NK-like T-cell LGL was diagnosed in May 2000. Peripheral blood mononuclear cells were increased (25.3×109/l); 40% of them were lymphocytes with the following phenotype: TCR α/β+, CD3+, CD8+, CD16+, CD56+, CD94+, NKG2A+, p70 (NKB1)+, CD45low+, and ILT2+. Polymerase chain reaction (PCR) analysis detected clonal rearrangement of TCR-β genes. Pretransplant neurological evaluation revealed distal hypoesthenia of the upper extremities, pareto-ataxic ambulation, diplopia, right eye scotoma, nystagmus, dysphagia, dysmetria, and urinary and fecal urgency. Brain magnetic resonance imaging (MRI) showed multiple widespread lesions in white matter without enhancement following administration of a triple dose of gadolinium [14]. At this time, the EDSS score was 6.5.

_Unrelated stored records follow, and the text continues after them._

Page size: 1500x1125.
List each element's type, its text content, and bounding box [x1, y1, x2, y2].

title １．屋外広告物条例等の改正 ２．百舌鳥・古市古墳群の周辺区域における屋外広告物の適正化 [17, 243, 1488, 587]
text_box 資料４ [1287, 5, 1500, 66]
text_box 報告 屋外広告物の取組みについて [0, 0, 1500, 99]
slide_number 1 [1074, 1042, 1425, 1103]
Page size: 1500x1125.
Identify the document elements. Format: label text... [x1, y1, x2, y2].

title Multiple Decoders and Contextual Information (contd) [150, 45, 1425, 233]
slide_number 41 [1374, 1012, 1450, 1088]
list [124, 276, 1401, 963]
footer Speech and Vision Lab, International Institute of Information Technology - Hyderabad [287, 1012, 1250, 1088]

The patient was conditioned with fludarabine 25 mg/m2 once daily i.v. ×4 days (total dose 100 mg/m2), busulphan 3.5 mg/kg p.o. in divided daily doses ×4 days (total dose 14 mg/kg), and cyclophosphamide 60 mg/kg once daily i.v. ×2 days (total dose 120 mg/kg). On day 0 (12 July 2000) he received 2.8 bone marrow-derived nucleated cells ×108/kg of body weight (CD34=2.2×106/kg) from an HLA-identical sex-matched sibling. Graft-versus-host-disease (GVHD) prophylaxis consisted of cyclosporine and short-term methotrexate. Allogeneic engraftment was documented on day +10 by microsatellite analysis. Cutaneous acute grade II GVHD occurred on day +16 and was successfully treated with low-dose steroids. A limited form of chronic GVHD appeared 1 year later and completely resolved after 6 months of treatment with mycofenolate. At 36 months post-transplantation the patient was in complete remission of LGL with a fully allogeneic reconstitution. There was a marked improvement in his neurological condition with an EDSS score of 5.5. Brain MRI revealed a stable pattern with no new T2 or T1 lesions.

Discussion

This is the first description of LGL leukemia in a patient with MS. According to our experience, allogeneic HSCT was able to cure the lymphoproliferative disorder and seemed capable of ameliorating the clinical course of MS.

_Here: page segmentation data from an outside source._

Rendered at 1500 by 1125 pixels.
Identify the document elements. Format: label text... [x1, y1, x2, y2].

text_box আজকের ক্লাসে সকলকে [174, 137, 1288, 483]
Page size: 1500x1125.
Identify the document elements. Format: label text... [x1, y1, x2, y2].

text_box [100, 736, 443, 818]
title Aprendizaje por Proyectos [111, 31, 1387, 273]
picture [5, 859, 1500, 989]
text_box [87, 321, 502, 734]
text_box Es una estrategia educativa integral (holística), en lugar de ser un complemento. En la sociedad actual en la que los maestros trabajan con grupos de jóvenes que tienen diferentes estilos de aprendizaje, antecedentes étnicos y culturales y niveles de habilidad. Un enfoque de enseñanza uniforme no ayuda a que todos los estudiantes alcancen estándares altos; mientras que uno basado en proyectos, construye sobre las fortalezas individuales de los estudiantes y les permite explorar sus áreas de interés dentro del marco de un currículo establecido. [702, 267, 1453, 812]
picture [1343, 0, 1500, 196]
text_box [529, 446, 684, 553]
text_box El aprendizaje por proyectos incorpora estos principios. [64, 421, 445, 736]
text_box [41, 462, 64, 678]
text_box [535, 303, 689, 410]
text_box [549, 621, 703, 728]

LGL leukemia has often been found associated with autoimmune disorders, such as systemic lupus erythematosus or rheumatoid arthritis, but never with MS [1]. In our case, a likely hypothesis is that LGL leukemia may have contributed to the pathogenesis and/or persistence of MS. Moreover, it has been postulated that a retroviral infection may be involved in the pathogenesis of both MS and LGL leukemia [15, 16]. In MS autologous HSCT is still preferred to allogeneic HSCT [4, 5] because of safety reasons, but this therapeutic approach had to be excluded in our patient for the concomitant presence of LGL leukemia. Allogeneic HSCT seemed a rational choice for its ability to offer a new stem cell source and a potentially immunologic donor-mediated graft-versus-autoimmune effect [8, 9, 10]. In this context, it is interesting to note that the EDSS score of our patient improved after recovery from a limited form of chronic GVHD.

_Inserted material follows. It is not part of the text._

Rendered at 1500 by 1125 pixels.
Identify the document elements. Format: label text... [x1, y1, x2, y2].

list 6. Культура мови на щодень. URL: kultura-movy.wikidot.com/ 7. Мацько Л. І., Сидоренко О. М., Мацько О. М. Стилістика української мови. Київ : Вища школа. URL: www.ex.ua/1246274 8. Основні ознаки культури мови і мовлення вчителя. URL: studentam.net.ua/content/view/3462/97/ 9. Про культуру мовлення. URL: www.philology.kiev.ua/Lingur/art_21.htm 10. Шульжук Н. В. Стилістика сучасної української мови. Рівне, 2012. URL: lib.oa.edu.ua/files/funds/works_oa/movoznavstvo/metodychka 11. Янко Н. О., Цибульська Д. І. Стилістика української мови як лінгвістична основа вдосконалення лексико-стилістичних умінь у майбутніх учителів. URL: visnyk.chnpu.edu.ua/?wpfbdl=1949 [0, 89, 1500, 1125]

Primary progressive (PP) MS is different from the classic relapsing remitting (RR), or secondary progressive (SP) forms of MS. In fact, PP MS patients show fewer radiological inflammatory lesions [12] and are likely to be less informative than RR or SP MS patients with regard to the efficacy of allogeneic HSCT on disease evolution. Anyway, at 36 months follow-up, our patient enjoys stability of MS with an EDSS score of 5.5. This is obviously a single case report and until our results are confirmed by other reports, allogeneic HSCT can only be considered in MS patients with concomitant oncohematologic pathologies. However, the utilization of reduced-intensity conditioning regimens and the availability of manageable and more effective drugs to control GVHD may soon make it possible to reconsider the feasibility of allogeneic HSCT in patients with aggressive and rapidly worsening MS.